Validation and Testing

Unit Tests

def test_ghcid_generation():
    generator = GHCIDGenerator()
    
    # Test Rijksmuseum
    ghcid = generator.generate(
        name="Rijksmuseum",
        institution_type="MUSEUM",
        country="NL",
        subdivision="NH",
        city_locode="AMS"
    )
    assert ghcid.to_ghcid() == "NL-NH-AMS-M-R"

def test_isil_to_ghcid_conversion():
    generator = GHCIDGenerator()
    
    ghcid = generator.from_isil(
        isil_code="NL-AsdRM",
        institution_type="MUSEUM",
        city_locode="AMS",
        subdivision="NH"
    )
    assert ghcid.to_ghcid() == "NL-NH-AMS-M-RM"

def test_ghcid_numeric_deterministic():
    comp1 = GHCIDComponents("NL", "NH", "AMS", "M", "RM")
    comp2 = GHCIDComponents("NL", "NH", "AMS", "M", "RM")
    
    assert comp1.to_numeric() == comp2.to_numeric()

def test_ghcid_pattern_validation():
    valid_ghcids = [
        "NL-NH-AMS-M-RM",
        "US-NY-NYC-M-MOMA",
        "BR-RJ-RIO-L-BNB",
        "GB-EN-LON-L-BL"
    ]
    pattern = r'^[A-Z]{2}-[A-Z0-9]{2,3}-[A-Z]{3}-[GLAMNRCVX]-[A-Z0-9]{2,8}$'
    
    for ghcid in valid_ghcids:
        assert re.match(pattern, ghcid)

Migration Path

For Existing ISIL Data (364 Dutch ISIL records)

  1. Parse ISIL codes (already done)
  2. 🔄 Lookup UN/LOCODE for each city (create lookup table)
  3. 🔄 Lookup ISO 3166-2 subdivision codes (create lookup table)
  4. 🔄 Generate GHCID from ISIL + lookups
  5. Store ISIL as secondary identifier

For Non-ISIL Data (1,004 Dutch orgs without ISIL)

  1. Parse organization data (already done)
  2. 🔄 Extract city from address
  3. 🔄 Lookup UN/LOCODE for city
  4. 🔄 Determine institution type (already done)
  5. 🔄 Generate abbreviation from name
  6. 🔄 Create GHCID (no ISIL to preserve)

For Conversation Data (139 files, 2,000-5,000 institutions)

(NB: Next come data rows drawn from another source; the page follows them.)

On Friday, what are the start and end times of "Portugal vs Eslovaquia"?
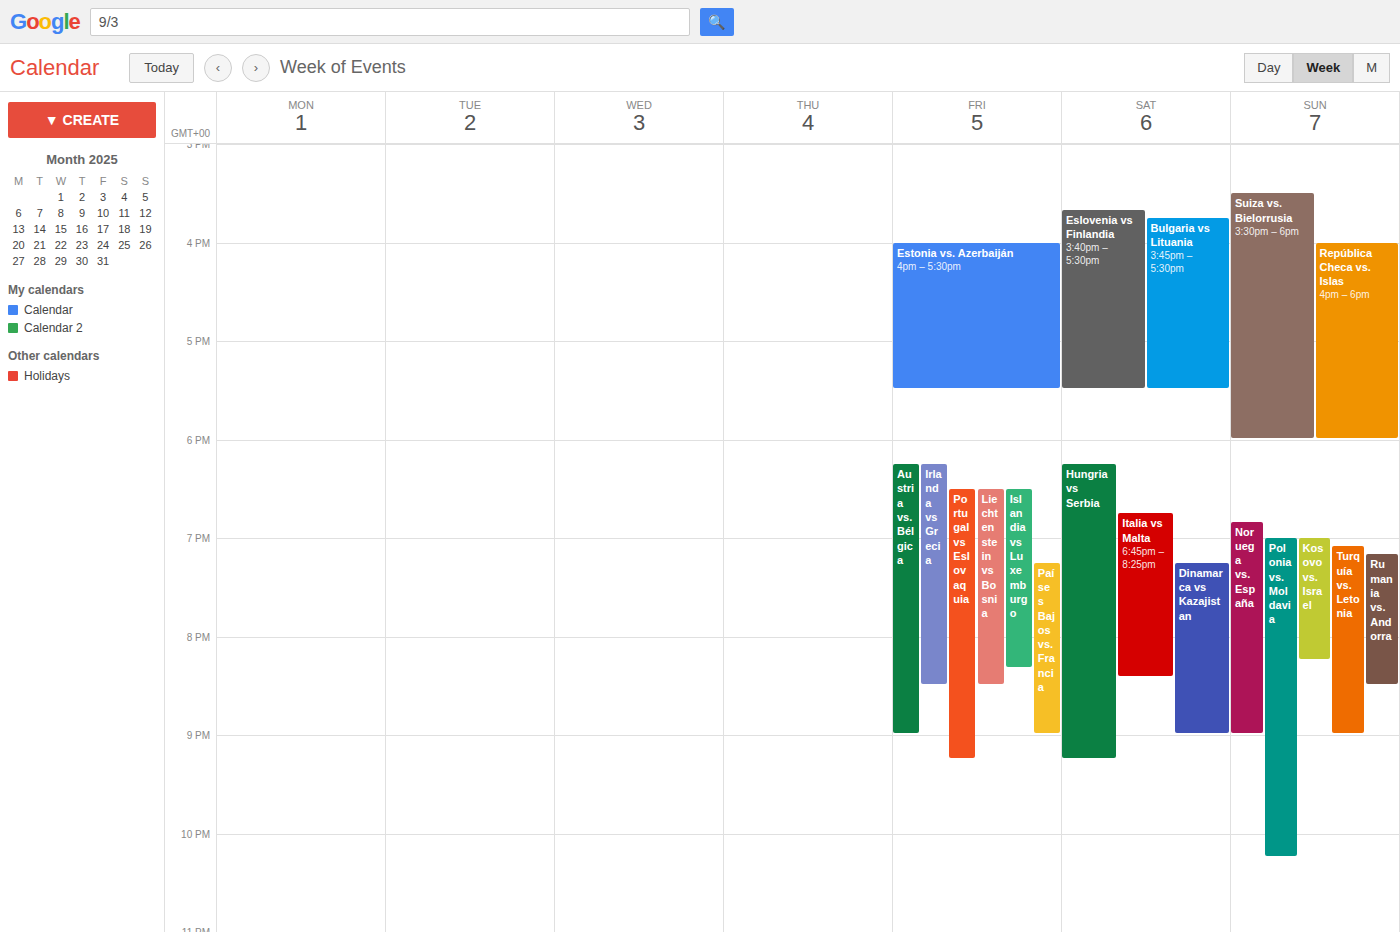
6:30 PM to 9:15 PMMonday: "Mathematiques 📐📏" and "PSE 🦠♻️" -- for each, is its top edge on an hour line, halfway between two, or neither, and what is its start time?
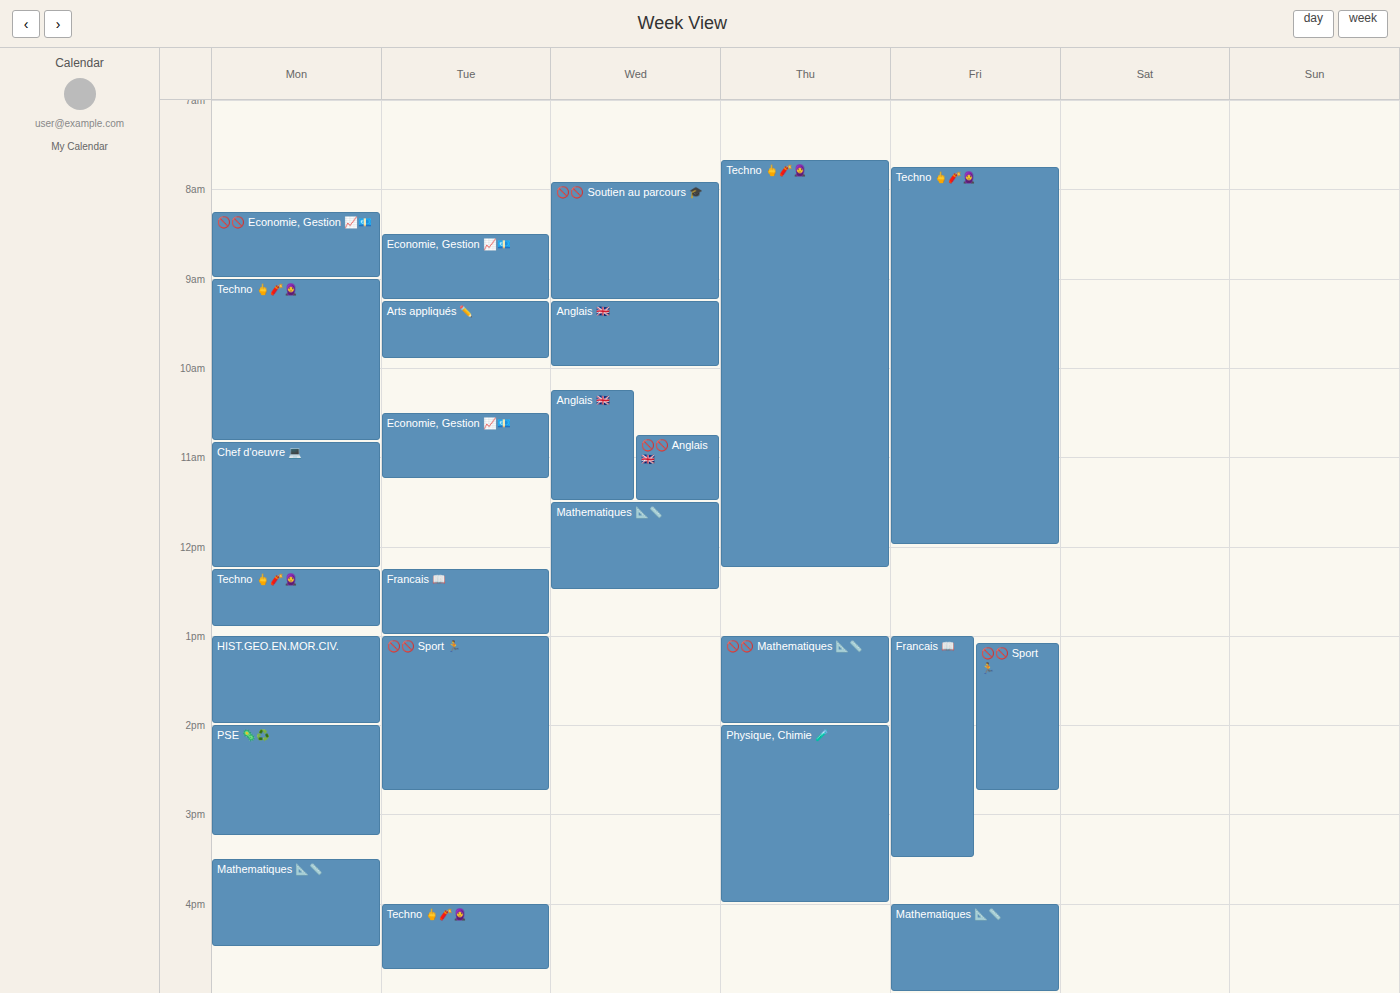
"Mathematiques 📐📏": 3:30 PM, halfway between the 3 PM and 4 PM lines. "PSE 🦠♻️": 2:00 PM, exactly on the 2 PM line.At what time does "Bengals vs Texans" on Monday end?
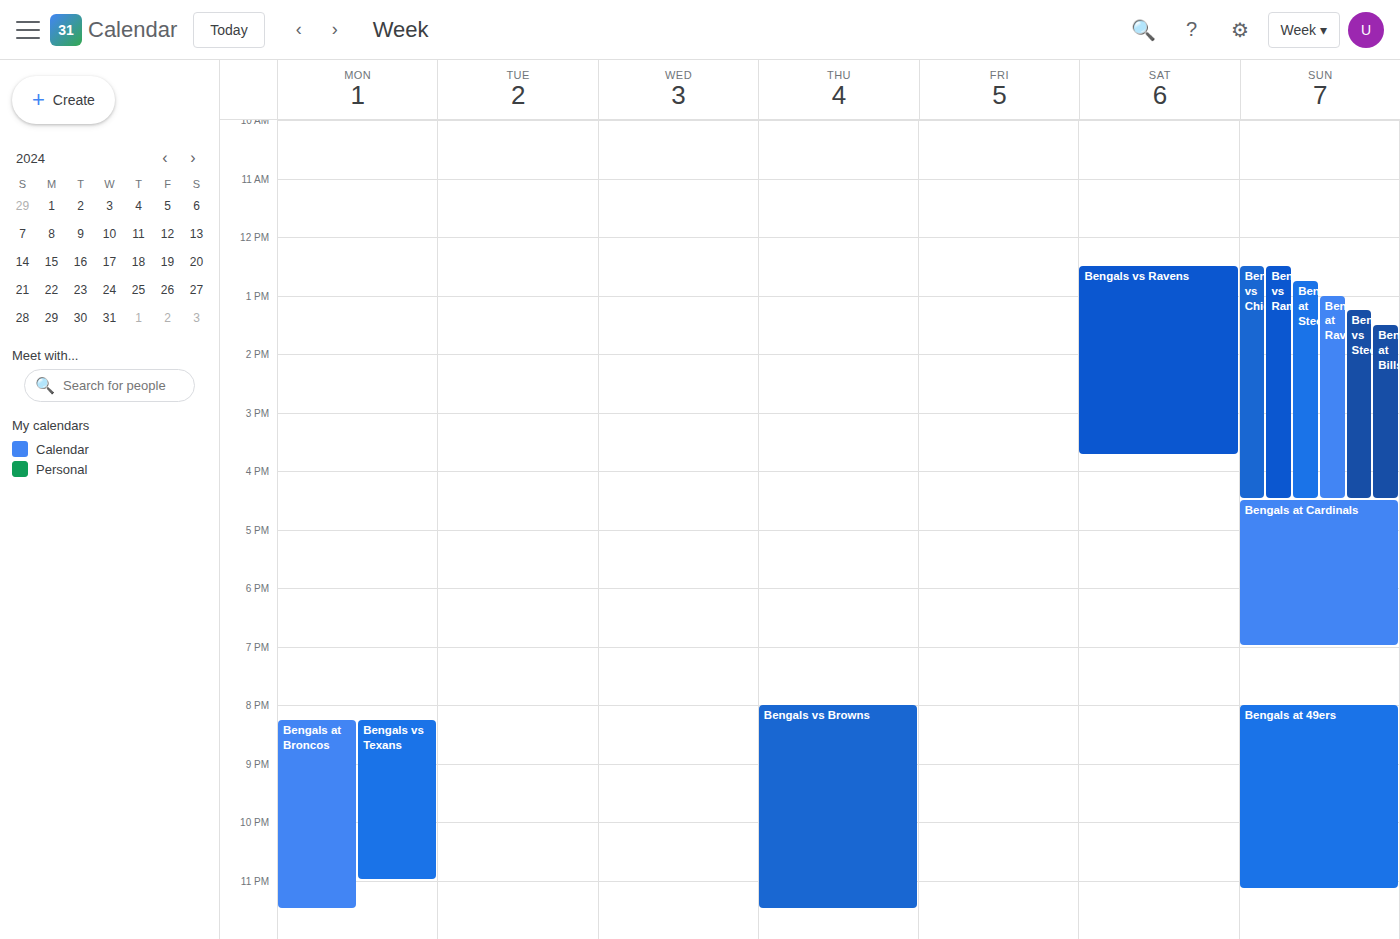
23:00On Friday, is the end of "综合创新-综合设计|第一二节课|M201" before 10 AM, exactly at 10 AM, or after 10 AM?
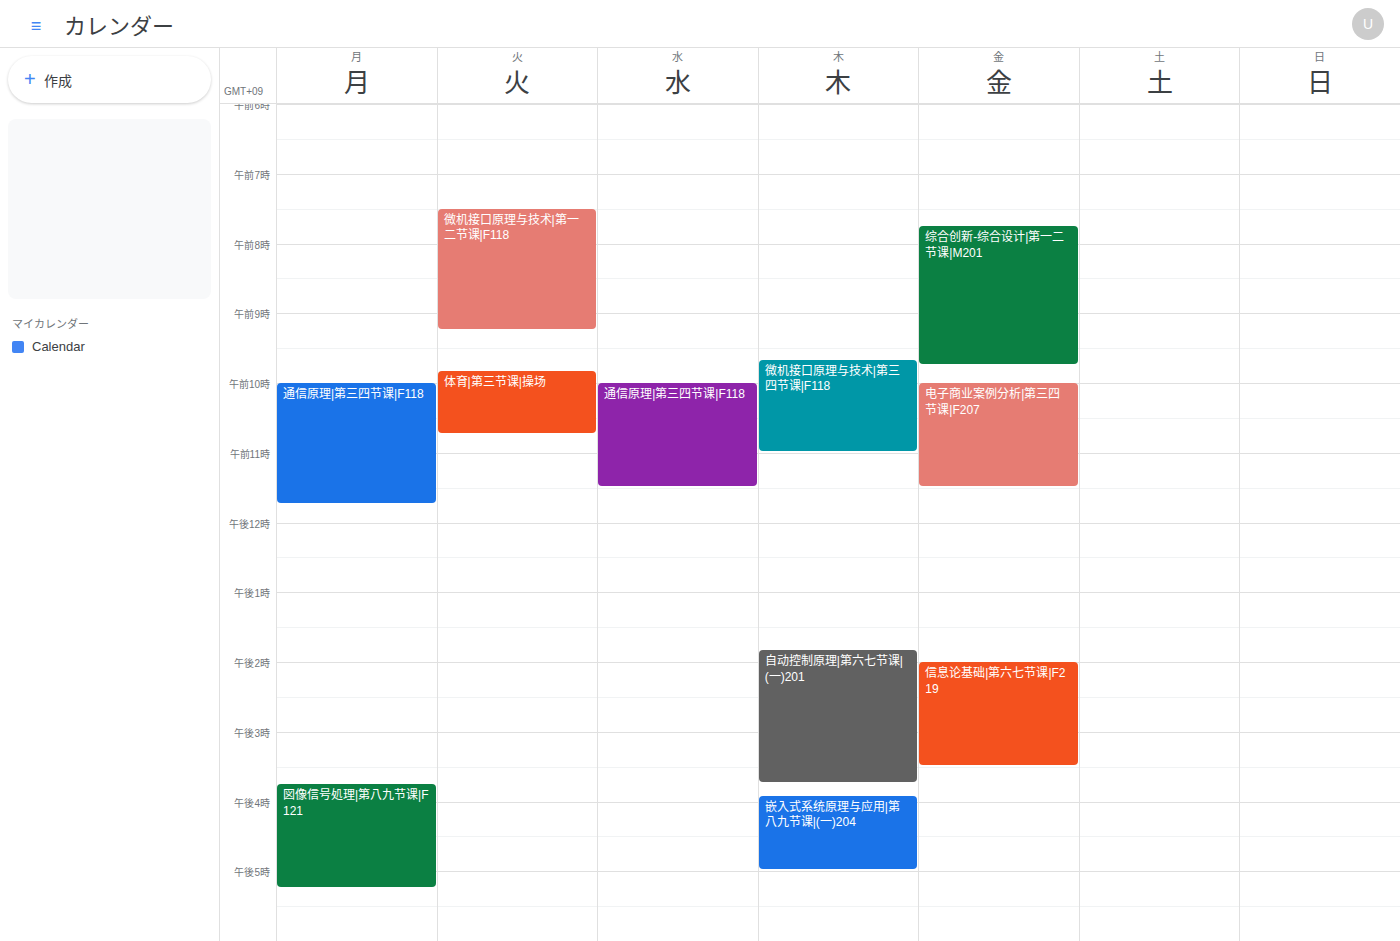
9:45 AM -- before 10 AM, 15 minutes above the 10 AM line."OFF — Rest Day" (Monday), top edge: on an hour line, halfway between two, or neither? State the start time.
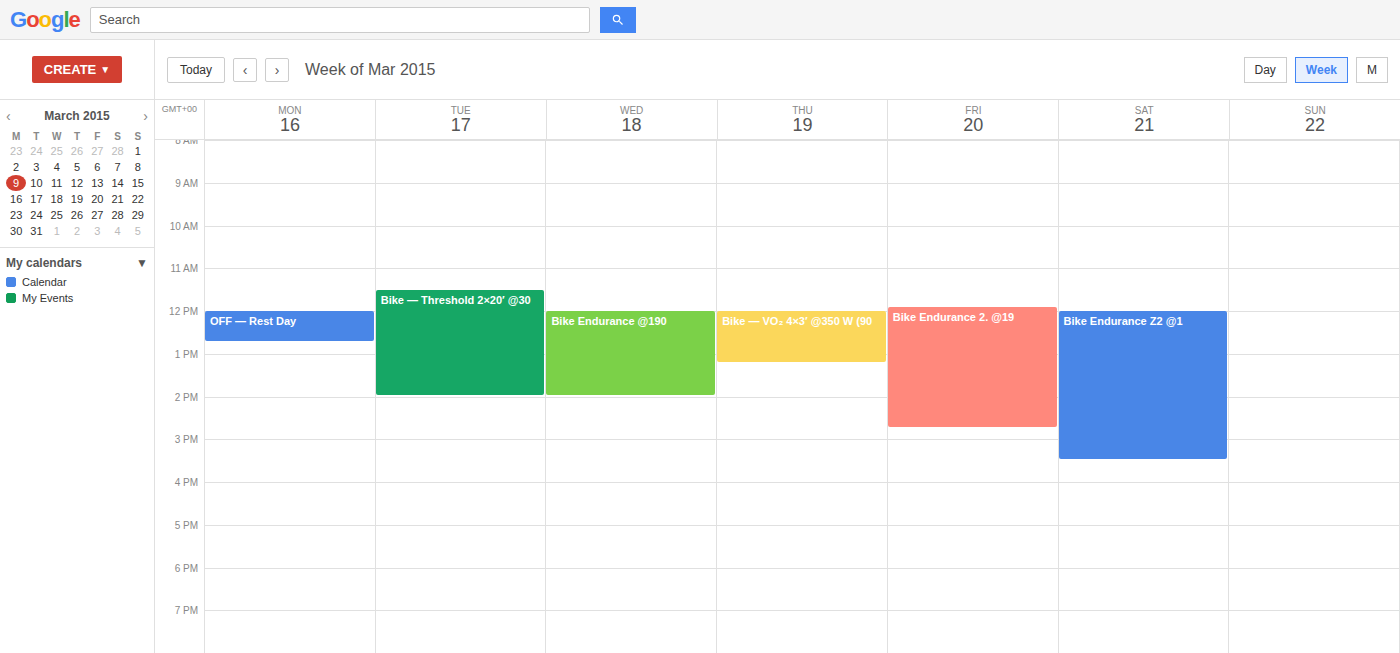
12:00 PM -- exactly on the 12 PM line.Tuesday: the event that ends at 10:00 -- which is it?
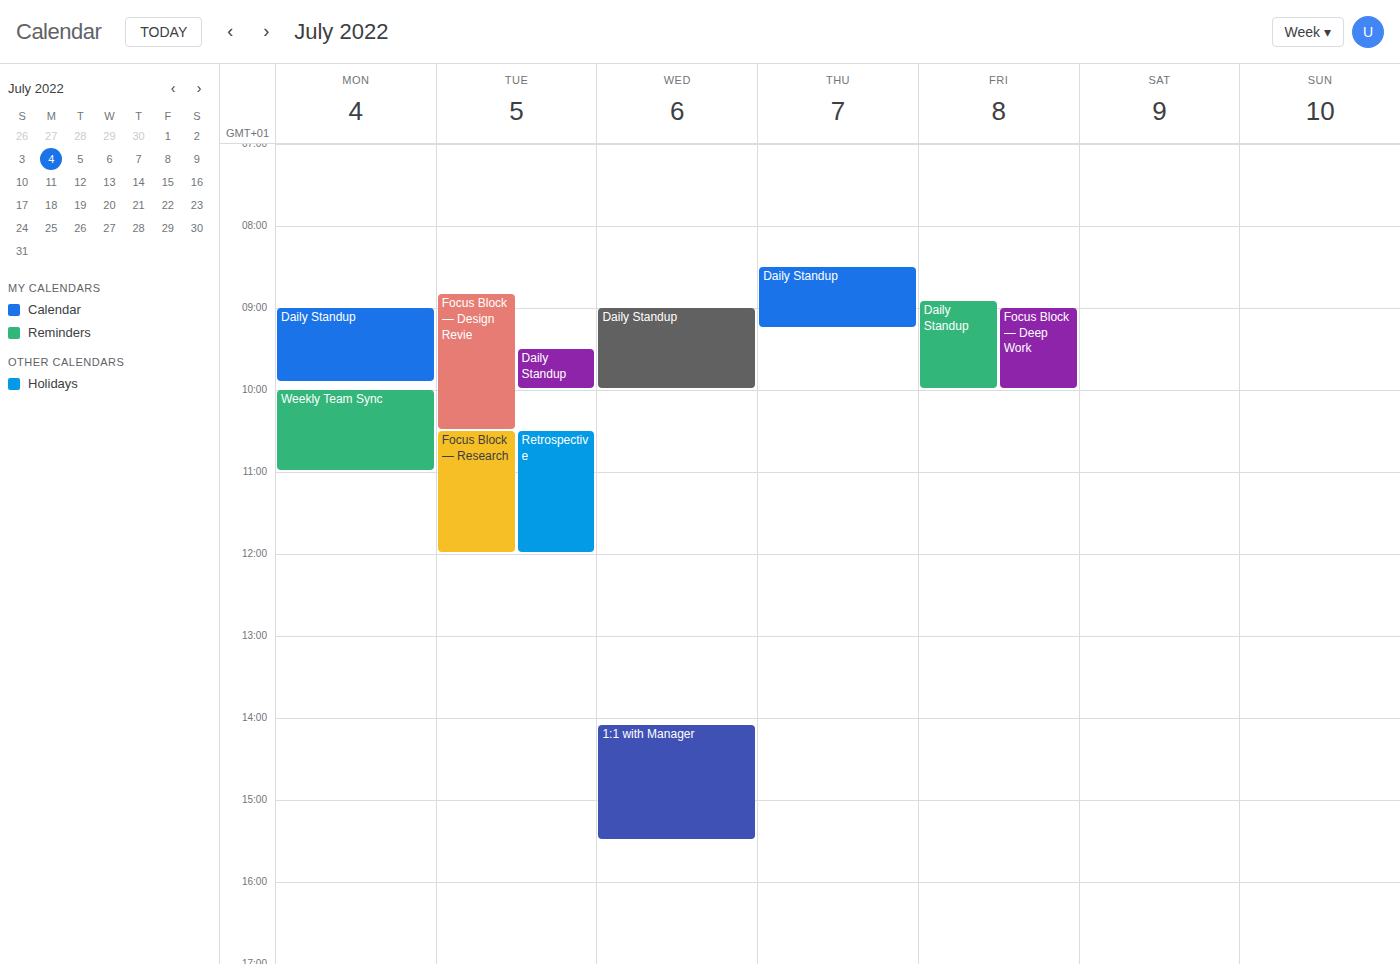
"Daily Standup""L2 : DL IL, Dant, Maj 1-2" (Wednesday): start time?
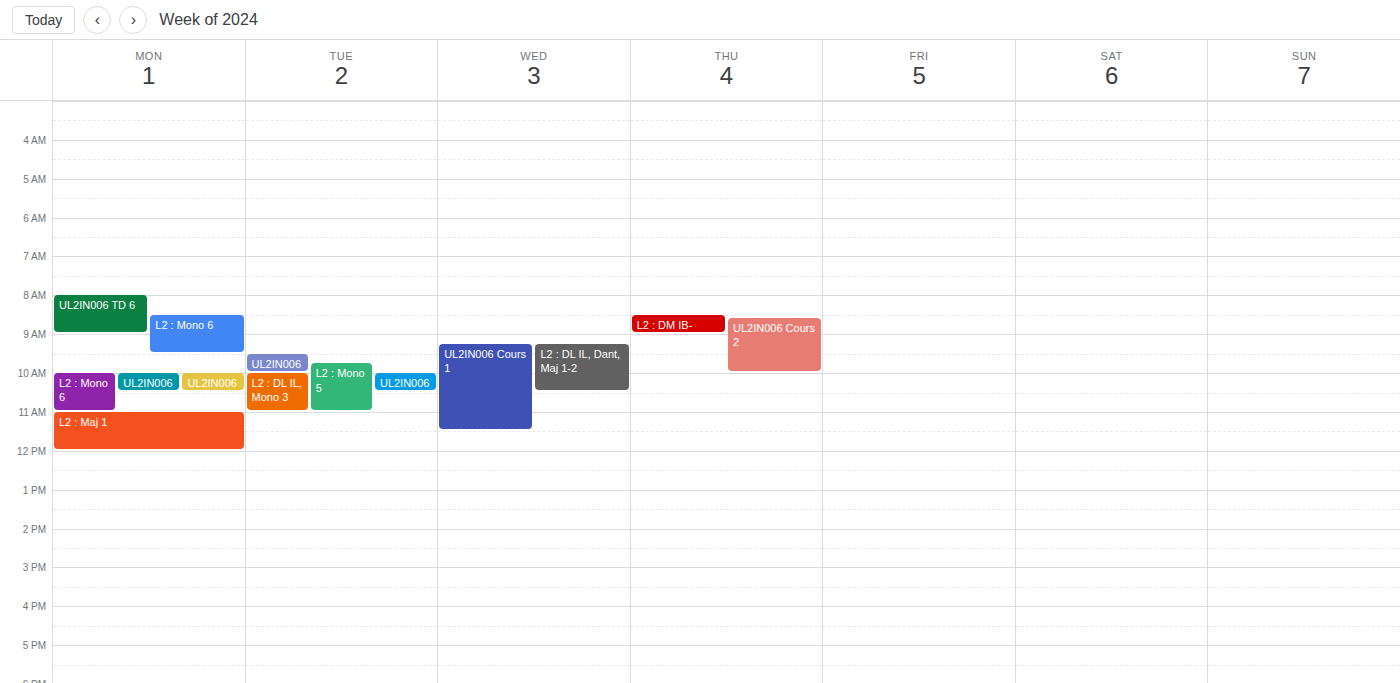
9:15 AM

  1. Extract institution name, type, location (NLP)
  2. 🔄 Geocode location → UN/LOCODE
  3. 🔄 Generate GHCID
  4. 🔄 Check if ISIL exists (cross-reference)
  5. 🔄 Store ISIL if found, otherwise GHCID-only

Benefits Summary

Feature ISIL-Only GHCID
Global coverage Limited (requires registration) Universal (any institution)
Geographic structure Inconsistent Standardized hierarchy
Type indication No Yes (1-char code)
Human-readable Sometimes Always
Numeric format Not standard Deterministic hash
Non-ISIL orgs Excluded Included
Backward compatible N/A Yes (ISIL preserved)
Validation Registry lookup Pattern + checksum
Collision risk Low (registry) Very low (SHA256)

Next Steps

Immediate (Week 1)

  1. Create src/glam_extractor/identifiers/ghcid.py module
  2. Build UN/LOCODE lookup tables for Dutch cities
  3. Build ISO 3166-2 lookup for Dutch provinces
  4. Write tests for GHCID generation and conversion

Short-term (Week 2)

  1. Update schema to use GHCID as primary key
  2. Update ISIL parser to generate GHCID
  3. Update Dutch orgs parser to generate GHCID
  4. Re-run cross-linking with GHCID

Medium-term (Week 3-4)

  1. Expand lookup tables to cover all conversation countries (60+)
  2. Implement GHCID generation in conversation parser
  3. Create GHCID validation and normalization tools
  4. Build GHCID → ISIL reverse lookup service

References


Recommendation: Adopt GHCID as primary identifier system, preserve ISIL codes as secondary identifiers for backward compatibility.